Wolf reintroduction happened so fast in Montana and Idaho, the states are expanding hunting. Here’s what Colorado can learn.
Colorado Sun
Courtesy CPW
KALISPELL, Montana — The gray wolf population is robust enough in Montana that officials are preparing to extend hunting season on the state’s most controversial animals and allow snare traps that grab them by the neck.
And in next-door Idaho, where hunting and trapping season is pretty much year-round, hunters can use night-vision goggles and ATVs to chase down gray wolves in the dark on private land. To keep that state’s 1,500 wolf population steady, about 40% are killed off each year through hunting and trapping, and by the Idaho Fish and Game in retaliation for livestock attacks.
Both northern states reintroduced wolves after they had been gone for decades. Their advice to Colorado as it prepares for a voter-approved reintroduction of the gray wolf is the same: Expect the wolf population to repopulate quickly, as long as the new predators of the forest have the right habitat with plenty of deer, elk and moose to eat.

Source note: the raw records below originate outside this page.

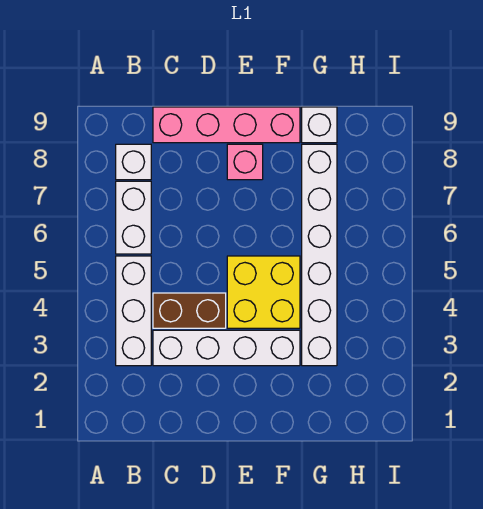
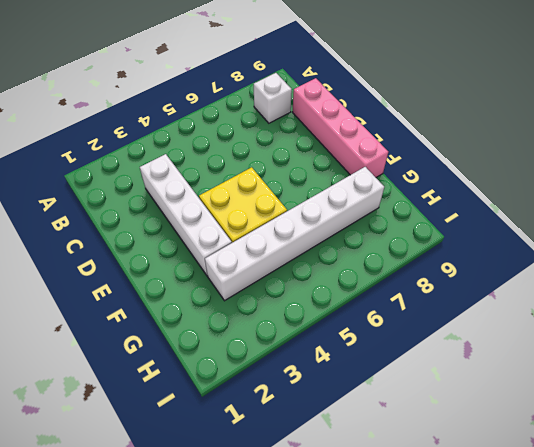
none -> white brick B3:B5 level 1
none -> white brick B6:B7 level 1

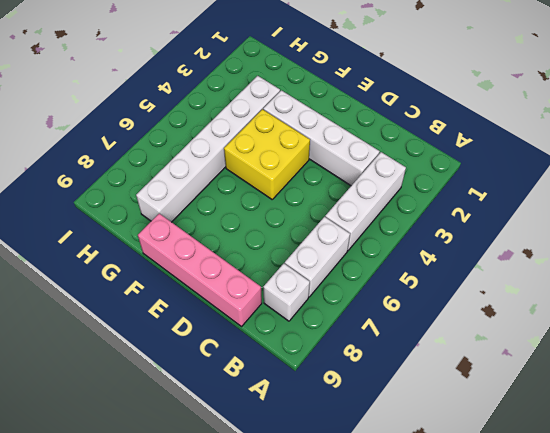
none -> brown brick C4:D4 level 1
none -> pink brick E8 level 1

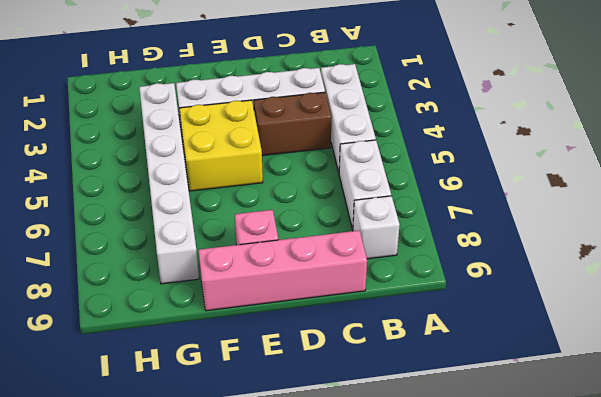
none -> white brick G9 level 1

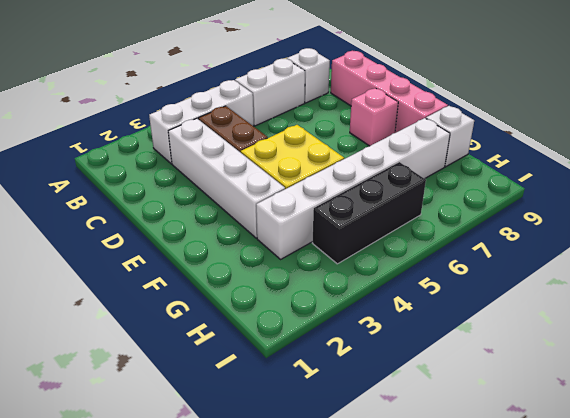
black brick H4:H6 level 1 -> none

“I’m guessing that once wolves get established there, they will take off and do pretty darn well,” said Neil Anderson, a wildlife manager for the northwest region of Montana Fish, Wildlife and Parks. “They will take off pretty quickly, is my guess.”
Nature is already proving the case.
Colorado Parks and Wildlife confirmed last year that a gray wolf had roamed into the northwest corner of the state from a Wyoming pack near Yellowstone National Park. Then wildlife officials announced the wolf had a mate. And last week, CPW announced that the collared wolves known as John and Jane now have six pups.